Making her mark with CrossFit
Amna says she was hooked as soon as a friend introduced her to CrossFit. The high-intensity workouts in short bursts were punishing but she was determined to make her mark in the sport.
Less than a year later she was proficient enough to compete in the Reebok CrossFit Games Open, her very first competition. It was the qualifier for the Reebok CrossFit Games Asia Regionals 2012. "I came 77th out of 170 women in Asia," says Amna. "I also contributed to a team score by placing among the top three women in the last workout."
This qualified her to participate in the Reebok CrossFit Asia Regionals held in Korea in May this year as part of the Reebok CrossFit LifeSpark team. But CrossFit is an expensive sport and money was a problem. Luckily, Amna was sponsored by two Emirati philanthropists, Sultan Saeed Al Darmaki and his business partner. "Without them I wouldn't have been able to compete," says Amna. "Finding sponsors was very difficult. When Sultan came forward to support me, he took a huge load off my shoulders and made me believe I could make it.
"The whole experience has been just amazing, rewarding, and humbling. Seeing all of these athletes neck and neck, their strength despite their sizes, their beautiful technique, and hard work, was just beyond inspiring," Amna wrote on her blog.

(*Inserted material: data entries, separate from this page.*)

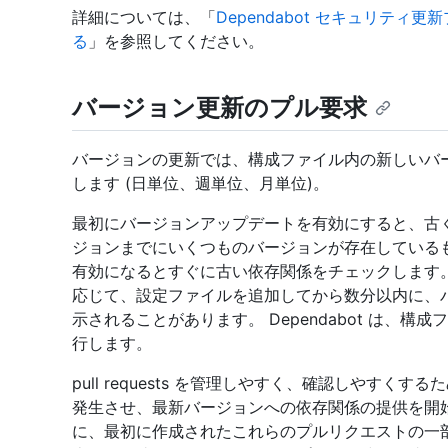
詳細については、「
Dependabot セキュリティ更新
る
」を参照してください。
バージョン更新のプル要求
バージョンの更新では、構成ファイル内の新しいバ
します (日単位、週単位、月単位)。
最初にバージョンアップデートを有効にすると、古
ジョンまでにいくつものバージョンが存在しているものも
有効になるとすぐに古い依存関係をチェックします。
応じて、設定ファイルを追加してから数分以内に、
示されることがあります。 Dependabot は、
行します。
pull requests を管理しやすく、確認しやすくするた
発生させ、最新バージョンへの依存関係の提供を開
に、最初に作成されたこれらのプルリクエストの一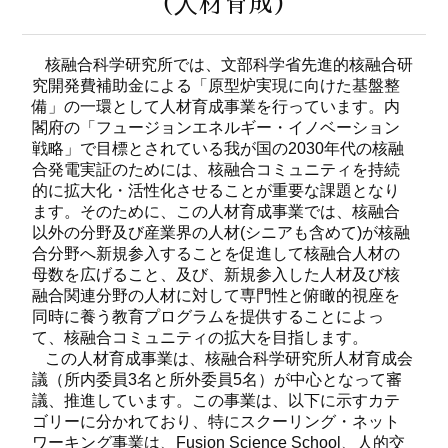
（⼈材育成）
核融合科学研究所では、文部科学省先進的核融合研
究開発費補助金による「原型炉実現に向けた基盤整
備」の一環として人材育成事業を行っています。内
閣府の「フュージョンエネルギー・イノベーション
戦略」で目標とされている我が国の2030年代の核融
合発電実証のためには、核融合コミュニティを持続
的に拡大化・活性化させることが重要な課題となり
ます。そのために、この人材育成事業では、核融合
以外の分野及び産業界の人材(シニアも含めて)が核融
合分野へ新規参入することを促進して核融合人材の
母数を広げること、及び、新規参入した人材及び核
融合関連分野の人材に対して専門性と俯瞰的視座を
同時に養う教育プログラムを提供することによっ
て、核融合コミュニティの拡大を目指します。
この人材育成事業は、核融合科学研究所人材育成会
議（所内委員3名と所外委員5名）が中心となって審
議、推進しています。この事業は、以下に示すカテ
ゴリーに分かれており、特にスクーリング・ネット
ワーキング事業は、Fusion Science School、人的交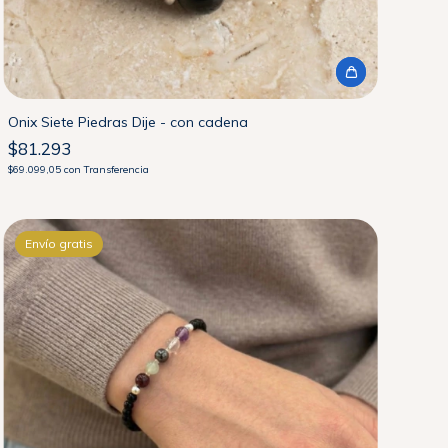
Onix Siete Piedras Dije - con cadena
$81.293
$69.099,05
con
Transferencia
Envío gratis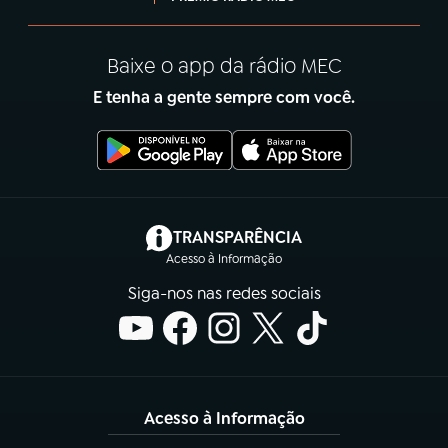
Baixe o app da rádio MEC
E tenha a gente sempre com você.
(abre em nova aba)
TRANSPARÊNCIA
Acesso à Informação
Siga-nos nas redes sociais
Acesso à Informação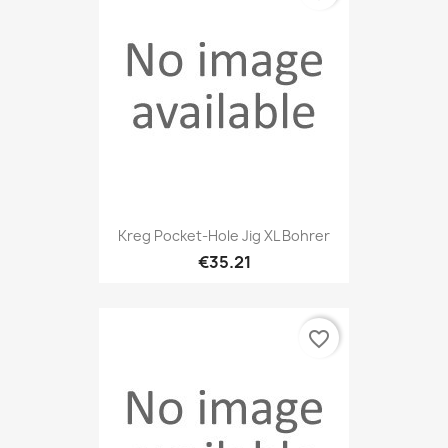
Kreg Pocket-Hole Jig XL Bohrer
€35.21
favorite_border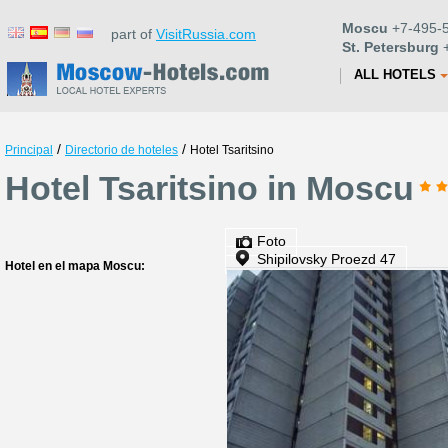
Moscu
+7-495-5
part of
VisitRussia.com
St. Petersburg
+
ALL HOTELS
/
/
Principal
Directorio de hoteles
Hotel Tsaritsino
Hotel Tsaritsino in Moscu
Foto
Shipilovsky Proezd 47
Hotel en el mapa Moscu: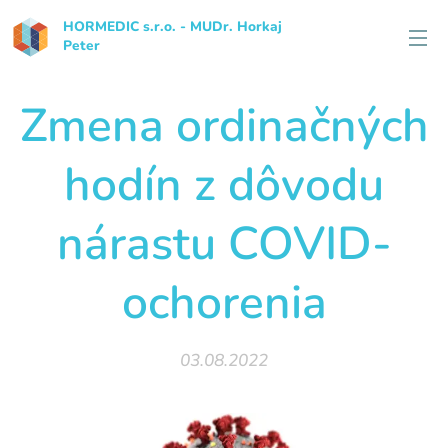
HORMEDIC s.r.o. - MUDr. Horkaj
Peter
Zmena ordinačných
hodín z dôvodu
nárastu COVID-
ochorenia
03.08.2022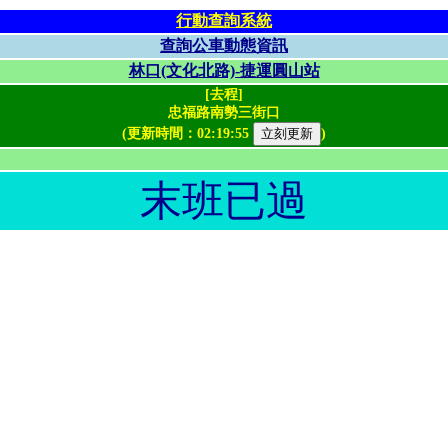
行動查詢系統
查詢公車動態資訊
林口(文化北路)-捷運圓山站
[去程]
忠福路南勢三街口
(更新時間：
02:19:55
)
末班已過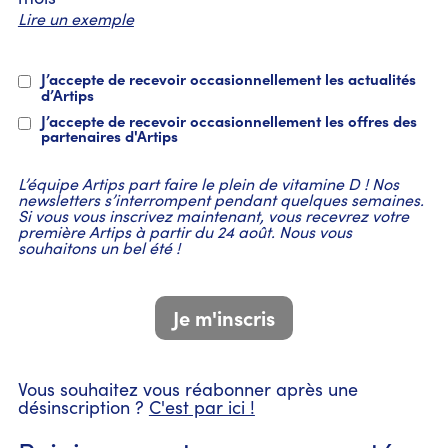
Lire un exemple
J’accepte de recevoir occasionnellement les actualités
d’Artips
J’accepte de recevoir occasionnellement les offres des
partenaires d'Artips
L’équipe Artips part faire le plein de vitamine D ! Nos
newsletters s’interrompent pendant quelques semaines.
Si vous vous inscrivez maintenant, vous recevrez votre
première Artips à partir du 24 août. Nous vous
souhaitons un bel été !
Vous souhaitez vous réabonner après une
désinscription ?
C'est par ici !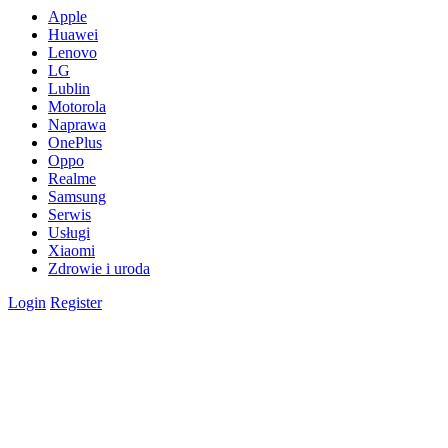
Apple
Huawei
Lenovo
LG
Lublin
Motorola
Naprawa
OnePlus
Oppo
Realme
Samsung
Serwis
Usługi
Xiaomi
Zdrowie i uroda
Login
Register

It also gave her the impetus to quit her journalism job and train for the next competition.
Amna feels young people, especially Emiratis, have to be motivated to take up some fitness routine. "A lot of people don't stick to exercise because they want a quick fix, instead of doing an activity they enjoy.," she says. "So I recommend people to go out there, try different sports and find the one they can make part of their lifestyle."
She gives talks at universities and public forums to urge the youth to take up a healthy lifestyle but also has other goals. "I'm training for the CrossFit competition next year," she says. "One of my ultimate goals is to compete in the Olympics in 2016 or 2020 in weightlifting.
"But my dream is to open my own gym for women where I can teach them about weight training," she adds.
With Amna, anything is possible.
What is CrossFit?
CrossFit is a constantly varied, high-intensity, functional movement, strength and conditioning programme with the goal of improving fitness. Workouts are typically short - 20 minutes or less - and intense. They combine movements such as sprinting, rowing, jumping and climbing rope, weightlifting, and carrying odd objects; they use barbells, dumb-bells, gymnastics rings, pull-up bars, kettlebells, medicine balls, and many bodyweight exercises. These elements are mixed in numerous combinations to form prescribed "Workouts of the Day" or "WODs". Hour-long classes at affiliated gyms usually include a warm-up, a skill development segment, the high-intensity WOD, and a period of individual or group stretching. Performance on each WOD is often scored and/or ranked to encourage competition and to track individual progress. CrossFit programming is used by many fire departments, law enforcement agencies, and military organisations around the world including the Canadian Forces and the Royal Danish Life Guards, as well as by US and Canadian high school physical education teachers.